Un adagio diventato mantra per von der Leyen sin dalla campagna elettorale. Nessun cambio di portafoglio, né tantomeno di grado per Fitto e Ribera: l'unico depotenziato è il fedelissimo di Viktor Orban, Oliver Varhelyi, che dal suo portafoglio alla Salute e al Benessere animale vedrà scomparire i distintivi su diritti riproduttivi, salute mentale, gestione delle pandemie e resistenza antimicrobica, affidati invece alla belga Hadja Lahbib.

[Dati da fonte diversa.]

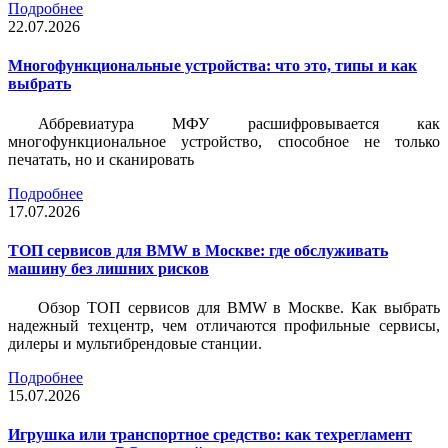
Подробнее
22.07.2026
Многофункциональные устройства: что это, типы и как
выбрать
Аббревиатура МФУ расшифровывается как
многофункциональное устройство, способное не только
печатать, но и сканировать
Подробнее
17.07.2026
ТОП сервисов для BMW в Москве: где обслуживать
машину без лишних рисков
Обзор ТОП сервисов для BMW в Москве. Как выбрать
надежный техцентр, чем отличаются профильные сервисы,
дилеры и мультибрендовые станции.
Подробнее
15.07.2026
Игрушка или транспортное средство: как техрегламент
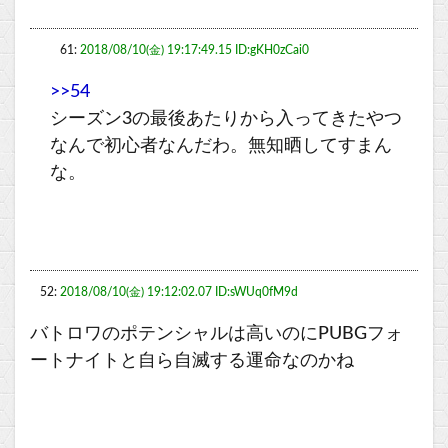
61:
2018/08/10(金) 19:17:49.15 ID:gKH0zCai0
>>54
シーズン3の最後あたりから入ってきたやつ
なんで初心者なんだわ。無知晒してすまん
な。
52:
2018/08/10(金) 19:12:02.07 ID:sWUq0fM9d
バトロワのポテンシャルは高いのにPUBGフォ
ートナイトと自ら自滅する運命なのかね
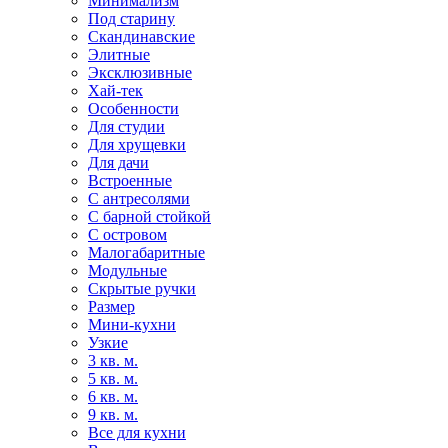
Минимализм
Под старину
Скандинавские
Элитные
Эксклюзивные
Хай-тек
Особенности
Для студии
Для хрущевки
Для дачи
Встроенные
С антресолями
С барной стойкой
С островом
Малогабаритные
Модульные
Скрытые ручки
Размер
Мини-кухни
Узкие
3 кв. м.
5 кв. м.
6 кв. м.
9 кв. м.
Все для кухни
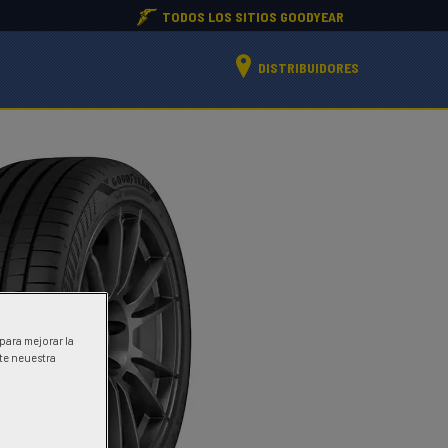
TODOS LOS SITIOS GOODYEAR
DISTRIBUIDORES
 para mejorar la
ite neuestra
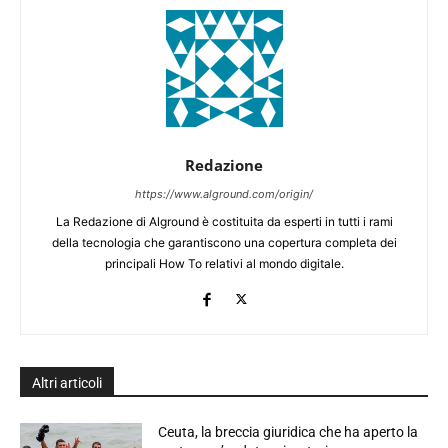
Redazione
https://www.alground.com/origin/
La Redazione di Alground è costituita da esperti in tutti i rami
della tecnologia che garantiscono una copertura completa dei
principali How To relativi al mondo digitale.
Altri articoli
Ceuta, la breccia giuridica che ha aperto la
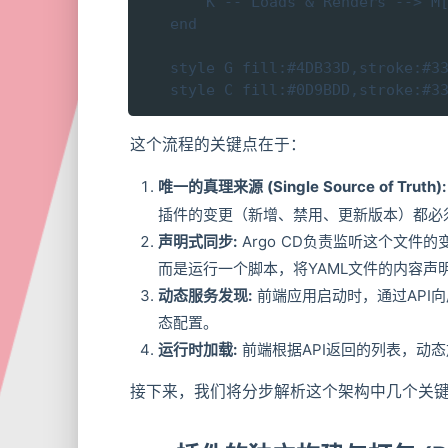
        K -- Loads & Renders --> M[
    end

    style G fill:#4DB33D,stroke:#33
    style C fill:#0D9BDD,stroke:#3
这个流程的关键点在于：
唯一的真理来源 (Single Source of Truth):
插件的变更（新增、禁用、更新版本）都必须
声明式同步:
Argo CD负责监听这个文件的
而是运行一个脚本，将YAML文件的内容声明
动态服务发现:
前端应用启动时，通过API向
态配置。
运行时加载:
前端根据API返回的列表，动
接下来，我们将分步解析这个架构中几个关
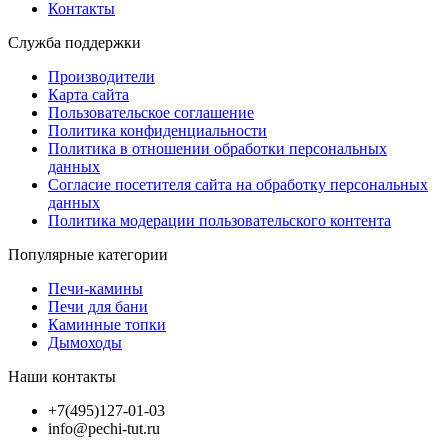
Контакты
Служба поддержки
Производители
Карта сайта
Пользовательское соглашение
Политика конфиденциальности
Политика в отношении обработки персональных
данных
Согласие посетителя сайта на обработку персональных
данных
Политика модерации пользовательского контента
Популярные категории
Печи-камины
Печи для бани
Каминные топки
Дымоходы
Наши контакты
+7(495)127-01-03
info@pechi-tut.ru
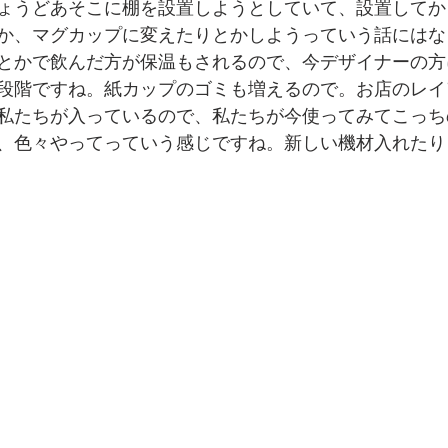
ょうどあそこに棚を設置しようとしていて、設置してか
か、マグカップに変えたりとかしようっていう話にはな
とかで飲んだ方が保温もされるので、今デザイナーの方
段階ですね。紙カップのゴミも増えるので。お店のレイ
私たちが入っているので、私たちが今使ってみてこっち
、色々やってっていう感じですね。新しい機材入れたり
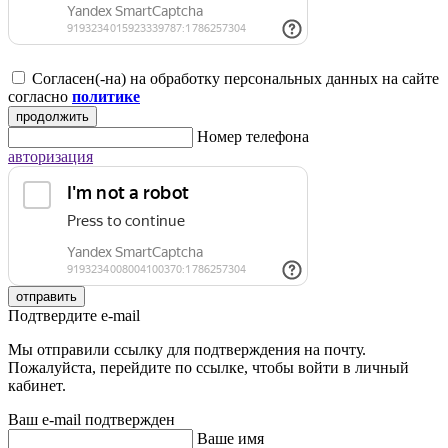
Согласен(-на) на обработку персональных данных на сайте
согласно
политике
продолжить
Номер телефона
авторизация
отправить
Подтвердите e-mail
Мы отправили ссылку для подтверждения на почту.
Пожалуйста, перейдите по ссылке, чтобы войти в личный
кабинет.
Ваш e-mail подтвержден
Ваше имя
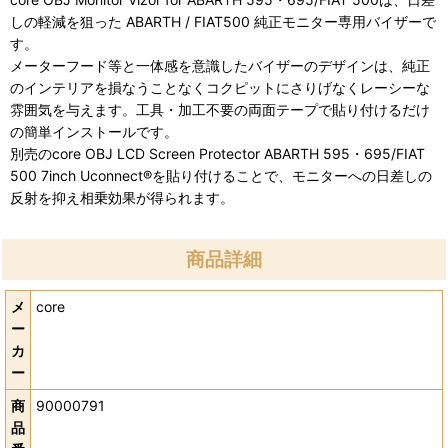
しの軽減を狙った ABARTH / FIAT500 純正モニター専用バイザーで
す。
メーターフード等と一体感を意識したバイザーのデザインは、純正
のインテリアを損なうことなくコクピットにさりげなくレーシーな
雰囲気を与えます。工具・加工不要の両面テープで貼り付けるだけ
の簡単インストールです。
別売のcore OBJ LCD Screen Protector ABARTH 595・695/FIAT
500 7inch Uconnect®を貼り付けることで、モニターへの日差しの
反射を抑え相乗効果が得られます。
商品詳細
メ
core
ー
カ
ー
商
90000791
品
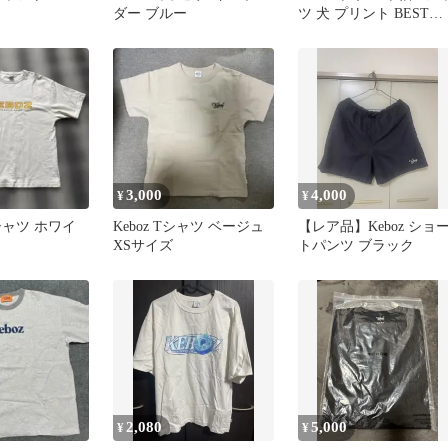
ダー ブルー
ツ 犬 プリント BEST
FRIENDS L
3,000
4,000
¥
¥
Tシャツ ホワイ
Keboz Tシャツ ベージュ
【レア品】Keboz ショ
XSサイズ
トパンツ ブラック
2,080
5,000
¥
¥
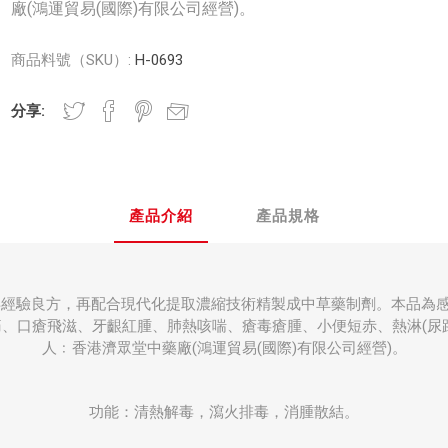
廠(鴻運貿易(國際)有限公司經營)。
商品料號（SKU）:
H-0693
分享:
產品介紹
產品規格
年經驗良方，再配合現代化提取濃縮技術精製成中草藥制劑。本品為
、口瘡飛滋、牙齦紅腫、肺熱咳喘、瘡毒瘡腫、小便短赤、熱淋(尿
人﹕香港濟眾堂中藥廠(鴻運貿易(國際)有限公司經營)。
功能：清熱解毒，瀉火排毒，消腫散結。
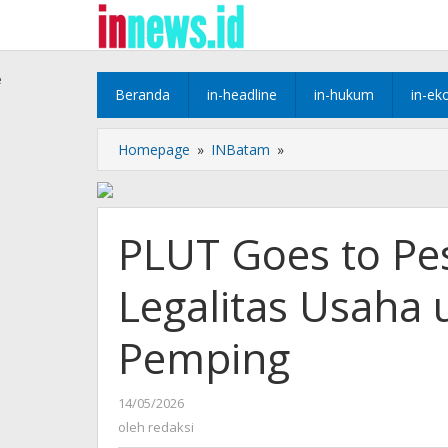
Lewati
ke
konten
e
Beranda
in-headline
in-hukum
in-ek
PLUT
Homepage
»
INBatam
»
Goes
to
Pesisir,
Hadirkan
PLUT Goes to Pes
Layanan
Legalitas
Legalitas Usaha
Usaha
untuk
UMKM
Pemping
Pulau
Pemping
oleh
14/05/2026
redaksi
oleh
redaksi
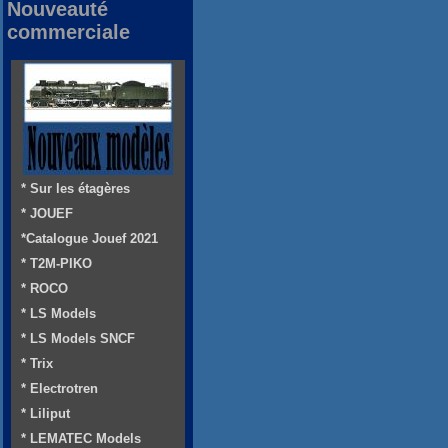
Nouveauté
commerciale
* Sur les étagères
* JOUEF
*Catalogue Jouef 2021
* T2M-PIKO
* ROCO
* LS Models
* LS Models SNCF
* Trix
* Electrotren
* Liliput
* LEMATEC Models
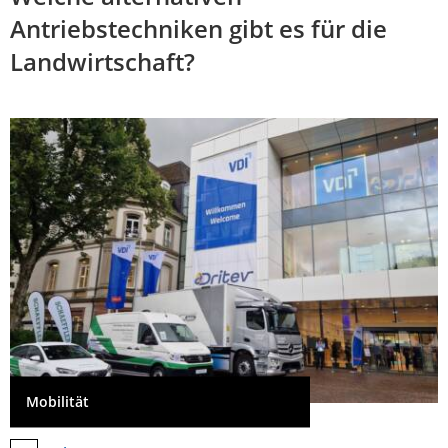
Antriebstechniken gibt es für die
Landwirtschaft?
Mobilität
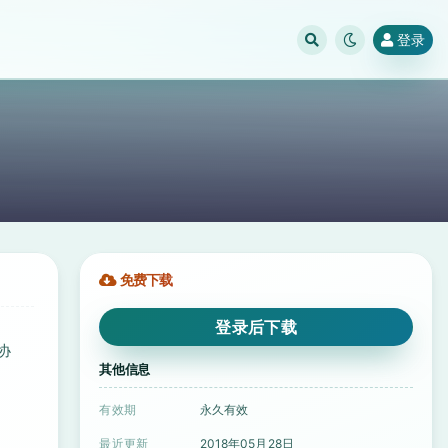
登录
免费下载
登录后下载
协
其他信息
有效期
永久有效
最近更新
2018年05月28日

A tarda sera però tutto è tornato in discussione. "Una sceneggiata", si sentiva ripetere tra i corridoi dell'Eurocamera, che tuttavia potrebbe allungare ulteriormente l'attesa di von der Leyen.
La tela di Tajani nel Ppe per il via libera sulle nomine
Un pressing all'interno della sua famiglia politica, il Ppe, per ammorbidire la posizione dei popolari nei confronti della socialista spagnola Teresa Ribera e sbloccare così l'intesa sull'intero pacchetto delle vicepresidenze Ue, che comprende anche Raffaele Fitto. Antonio Tajani, sottolineano fonti vicine al ministro, ha accelerato venerdì scorso incontrando a Monaco di Baviera il capo dei popolari europei Manfred Weber.
Il nodo all'interno del Ppe era, come noto, l'ostilità della delegazione spagnola verso Ribera, indicata da Pedro Sanchez, che a un certo punto ha rischiato di far saltare tutto. Il titolare della Farnesina - secondo quanto si apprende - ne ha parlato domenica al telefono direttamente con Ursula von der Leyen.
Lunedì a Bruxelles ha incontrato tre commissari designati per capire come costruire il percorso che avrebbe portato all'accordo di oggi e ieri ha riaffrontato la questione a Varsavia con i ministri degli Esteri europei presenti al vertice Weimar plus, ovvero i colleghi francese, tedesco e polacco. Attenzione - è stato il senso dell'allarme lanciato da Tajani a tutti i suoi interlocutori - a non far deragliare l'Europa in un momento così drammatico, con due guerre ancora aperte e alla vigilia di grandi cambiamenti oltre Oceano.
"Abbiamo trovato un approccio bilanciato. La cosa più importante è avere una Commissione in carica il primo di dicembre e avere stabilità in Europa. Socialisti, popolari e liberali avranno la possibilità di avere una forte influenza nella prossima Commissione e anche l'Italia deve far parte della leadership della prossima Commissione", ha commentato stasera proprio Weber dopo la fumata bianca.